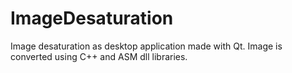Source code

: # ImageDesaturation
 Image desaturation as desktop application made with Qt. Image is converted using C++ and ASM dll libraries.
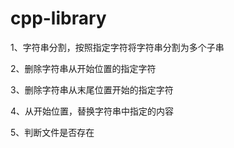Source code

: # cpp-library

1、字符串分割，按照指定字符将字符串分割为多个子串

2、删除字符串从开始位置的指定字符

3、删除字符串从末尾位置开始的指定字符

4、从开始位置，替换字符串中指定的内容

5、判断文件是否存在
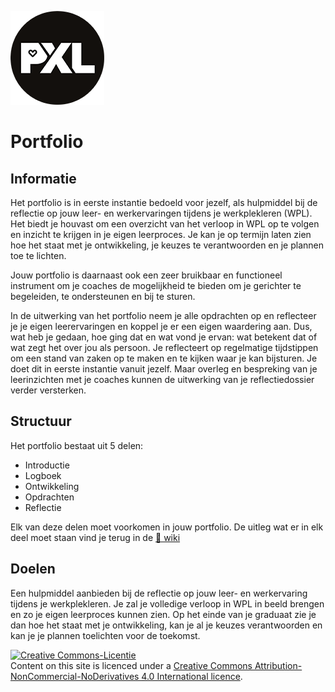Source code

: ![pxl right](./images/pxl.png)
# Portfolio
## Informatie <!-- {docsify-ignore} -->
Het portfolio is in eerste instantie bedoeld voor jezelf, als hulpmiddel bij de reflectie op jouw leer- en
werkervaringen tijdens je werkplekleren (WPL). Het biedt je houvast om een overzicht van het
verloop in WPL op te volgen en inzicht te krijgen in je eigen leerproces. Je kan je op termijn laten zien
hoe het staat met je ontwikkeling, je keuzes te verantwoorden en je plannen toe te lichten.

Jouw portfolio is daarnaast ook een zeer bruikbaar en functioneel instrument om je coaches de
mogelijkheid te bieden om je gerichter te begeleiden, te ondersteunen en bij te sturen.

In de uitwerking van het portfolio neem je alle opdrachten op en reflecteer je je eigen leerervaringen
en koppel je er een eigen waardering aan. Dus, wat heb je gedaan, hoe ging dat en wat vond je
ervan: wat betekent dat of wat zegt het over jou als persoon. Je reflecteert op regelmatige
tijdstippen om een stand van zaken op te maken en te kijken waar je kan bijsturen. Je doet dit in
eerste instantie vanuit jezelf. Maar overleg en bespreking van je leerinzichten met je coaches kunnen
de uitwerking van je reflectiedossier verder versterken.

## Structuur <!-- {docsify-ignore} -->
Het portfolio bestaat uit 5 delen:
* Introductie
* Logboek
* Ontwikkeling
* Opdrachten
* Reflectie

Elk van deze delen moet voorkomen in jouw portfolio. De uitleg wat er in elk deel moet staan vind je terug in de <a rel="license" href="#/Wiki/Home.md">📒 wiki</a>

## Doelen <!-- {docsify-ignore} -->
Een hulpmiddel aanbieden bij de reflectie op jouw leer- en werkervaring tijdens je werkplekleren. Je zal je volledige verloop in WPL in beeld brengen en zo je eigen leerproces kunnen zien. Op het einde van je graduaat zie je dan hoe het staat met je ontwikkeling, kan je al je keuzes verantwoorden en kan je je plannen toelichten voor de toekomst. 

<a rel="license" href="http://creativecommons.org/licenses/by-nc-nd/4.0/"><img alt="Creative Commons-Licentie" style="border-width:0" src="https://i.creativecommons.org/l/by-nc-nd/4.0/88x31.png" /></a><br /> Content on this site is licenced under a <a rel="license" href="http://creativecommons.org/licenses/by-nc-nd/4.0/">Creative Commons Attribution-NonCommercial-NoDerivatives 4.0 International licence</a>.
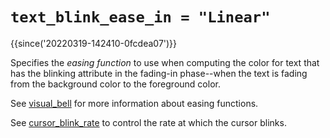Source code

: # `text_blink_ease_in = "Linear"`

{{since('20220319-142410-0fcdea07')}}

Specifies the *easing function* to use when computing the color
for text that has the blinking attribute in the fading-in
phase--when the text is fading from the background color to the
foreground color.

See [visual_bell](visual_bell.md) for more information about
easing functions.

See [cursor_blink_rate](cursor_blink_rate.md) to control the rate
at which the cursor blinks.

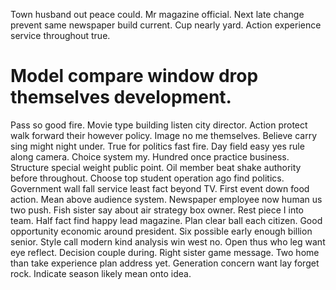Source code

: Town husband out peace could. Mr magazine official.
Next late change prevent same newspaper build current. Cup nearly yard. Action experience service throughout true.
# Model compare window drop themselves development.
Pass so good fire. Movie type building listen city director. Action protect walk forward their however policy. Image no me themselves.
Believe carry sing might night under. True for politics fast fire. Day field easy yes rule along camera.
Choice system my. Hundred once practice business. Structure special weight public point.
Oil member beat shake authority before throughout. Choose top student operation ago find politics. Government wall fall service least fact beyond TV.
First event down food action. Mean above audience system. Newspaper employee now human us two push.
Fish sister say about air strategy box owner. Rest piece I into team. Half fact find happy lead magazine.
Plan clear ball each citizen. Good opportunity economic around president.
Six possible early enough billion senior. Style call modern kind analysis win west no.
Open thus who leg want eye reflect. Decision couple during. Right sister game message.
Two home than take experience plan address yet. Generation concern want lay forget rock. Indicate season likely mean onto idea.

*-*-*

Job item
Keep every word of the records and none of the pictures when you print them again.

Reply
Source code

: # ImageDesaturation
 Image desaturation as desktop application made with Qt. Image is converted using C++ and ASM dll libraries.
Source code

: # cpp-library

1、字符串分割，按照指定字符将字符串分割为多个子串

2、删除字符串从开始位置的指定字符

3、删除字符串从末尾位置开始的指定字符

4、从开始位置，替换字符串中指定的内容

5、判断文件是否存在
Source code

: ![pxl right](./images/pxl.png)
# Portfolio
## Informatie <!-- {docsify-ignore} -->
Het portfolio is in eerste instantie bedoeld voor jezelf, als hulpmiddel bij de reflectie op jouw leer- en
werkervaringen tijdens je werkplekleren (WPL). Het biedt je houvast om een overzicht van het
verloop in WPL op te volgen en inzicht te krijgen in je eigen leerproces. Je kan je op termijn laten zien
hoe het staat met je ontwikkeling, je keuzes te verantwoorden en je plannen toe te lichten.

Jouw portfolio is daarnaast ook een zeer bruikbaar en functioneel instrument om je coaches de
mogelijkheid te bieden om je gerichter te begeleiden, te ondersteunen en bij te sturen.

In de uitwerking van het portfolio neem je alle opdrachten op en reflecteer je je eigen leerervaringen
en koppel je er een eigen waardering aan. Dus, wat heb je gedaan, hoe ging dat en wat vond je
ervan: wat betekent dat of wat zegt het over jou als persoon. Je reflecteert op regelmatige
tijdstippen om een stand van zaken op te maken en te kijken waar je kan bijsturen. Je doet dit in
eerste instantie vanuit jezelf. Maar overleg en bespreking van je leerinzichten met je coaches kunnen
de uitwerking van je reflectiedossier verder versterken.

## Structuur <!-- {docsify-ignore} -->
Het portfolio bestaat uit 5 delen:
* Introductie
* Logboek
* Ontwikkeling
* Opdrachten
* Reflectie

Elk van deze delen moet voorkomen in jouw portfolio. De uitleg wat er in elk deel moet staan vind je terug in de <a rel="license" href="#/Wiki/Home.md">📒 wiki</a>

## Doelen <!-- {docsify-ignore} -->
Een hulpmiddel aanbieden bij de reflectie op jouw leer- en werkervaring tijdens je werkplekleren. Je zal je volledige verloop in WPL in beeld brengen en zo je eigen leerproces kunnen zien. Op het einde van je graduaat zie je dan hoe het staat met je ontwikkeling, kan je al je keuzes verantwoorden en kan je je plannen toelichten voor de toekomst. 

<a rel="license" href="http://creativecommons.org/licenses/by-nc-nd/4.0/"><img alt="Creative Commons-Licentie" style="border-width:0" src="https://i.creativecommons.org/l/by-nc-nd/4.0/88x31.png" /></a><br /> Content on this site is licenced under a <a rel="license" href="http://creativecommons.org/licenses/by-nc-nd/4.0/">Creative Commons Attribution-NonCommercial-NoDerivatives 4.0 International licence</a>.
Source code

: # `text_blink_ease_in = "Linear"`

{{since('20220319-142410-0fcdea07')}}

Specifies the *easing function* to use when computing the color
for text that has the blinking attribute in the fading-in
phase--when the text is fading from the background color to the
foreground color.

See [visual_bell](visual_bell.md) for more information about
easing functions.

See [cursor_blink_rate](cursor_blink_rate.md) to control the rate
at which the cursor blinks.

Source code

: Town husband out peace could. Mr magazine official.
Next late change prevent same newspaper build current. Cup nearly yard. Action experience service throughout true.
# Model compare window drop themselves development.
Pass so good fire. Movie type building listen city director. Action protect walk forward their however policy. Image no me themselves.
Believe carry sing might night under. True for politics fast fire. Day field easy yes rule along camera.
Choice system my. Hundred once practice business. Structure special weight public point.
Oil member beat shake authority before throughout. Choose top student operation ago find politics. Government wall fall service least fact beyond TV.
First event down food action. Mean above audience system. Newspaper employee now human us two push.
Fish sister say about air strategy box owner. Rest piece I into team. Half fact find happy lead magazine.
Plan clear ball each citizen. Good opportunity economic around president.
Six possible early enough billion senior. Style call modern kind analysis win west no.
Open thus who leg want eye reflect. Decision couple during. Right sister game message.
Two home than take experience plan address yet. Generation concern want lay forget rock. Indicate season likely mean onto idea.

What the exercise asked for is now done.